Suppose we cached the results of the computation. Then the second time the computation was requested, we'd just return the cached result. Now comes the higher-order trick. I want to represent this concept of "cache the results of a function" as a function that takes in a function, and returns me a function that has this nice property. I'll write it as an extension method on functions:
static Func<A, R> Memoize(this Func<A, R> f)
{
// Return a function which is f with caching.
var dictionary = new Dictionary<A, R>();
return (A a)=>
{
R r;
if(!dictionary.TryGetValue(a, out r))
{ // cache miss
r = f(a);
dictionary.Add(a, r);
}
return r;
};
}
Now we do some minor rewriting on Fib:
Func<long, long> Fib = null;
Fib = (long n) =>
{
if (n < 2) return 1;
return Fib(n-1) + Fib(n-2);
};
OK, we have our non-memoized function. Now, magic:
Fib = Fib.Memoize();
And boom, when we call Fib(5), now we do a dictionary lookup. 5 is not in the dictionary, so we call the original function. That calls Fib(4), which does another dictionary lookup and misses. That calls Fib(3), and so on. When we get back to calling Fib(2) and Fib(3) the second time, the results are already in the dictionary, so we do not re-compute them.
Writing a two-argument version:
static Func<A1, A2, R> Memoize(this Func<A1, A2, R>) { ... }
is not too hard and is left as an exercise. If you do that, then you can just take your original beautiful recursive logic, do a simple rewriting into a lambda, and say:
progress = progress.Memoize();
and suddenly your performance will increase, with no loss of readability of the original algorithm.

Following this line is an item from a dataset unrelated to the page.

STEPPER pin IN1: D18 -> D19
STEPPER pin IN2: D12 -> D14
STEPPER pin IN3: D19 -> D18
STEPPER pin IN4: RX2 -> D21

Quick No Programming Solution (based on combinatorics)
I take it "no backtracking" means we always either increase x or increase y.
If so, we know that in total we will have 40 steps to reach the finish -- 20 increases in x, 20 increases in y.
The only question is which of the 40 are the 20 increases in x. The problem amounts to: how many different ways can you choose 20 elements out of a set of 40 elements. (The elements are: step 1, step 2, etc. and we're choosing, say, the ones that are increases in x).
There's a formula for this: it's the binomial coefficient with 40 on top and 20 on the bottom. The formula is 40!/((20!)(40-20)!), in other words 40!/(20!)^2. Here ! represents factorial. (e.g., 5! = 5*4*3*2*1)
Canceling out one of the 20! and part of the 40!, this becomes: (40*39*38*37*36*35*34*33*32*31*30*29*28*27*26*25*24*23*22*21)/(20*19*18*17*16*15*14*13*12*11*10*9*8*7*6*5*4*3*2*1). The problem is thus reduced to simple arithmatic. The answer is 137,846,528,820.
For comparison, note that (4*3)/(2*1) gives the answer from their example, 6.
This can be done much faster if you use dynamic programming (storing the results of subproblems rather than recomputing them). Dynamic programming can be applied to problems that exhibit optimal substructure - this means that an optimal solution can be constructed from optimal solutions to subproblems (credit Wikipedia).
I'd rather not give away the answer, but consider how the number of paths to the lower right corner may be related to the number of paths to adjacent squares.
Also - if you were going to work this out by hand, how would you do it?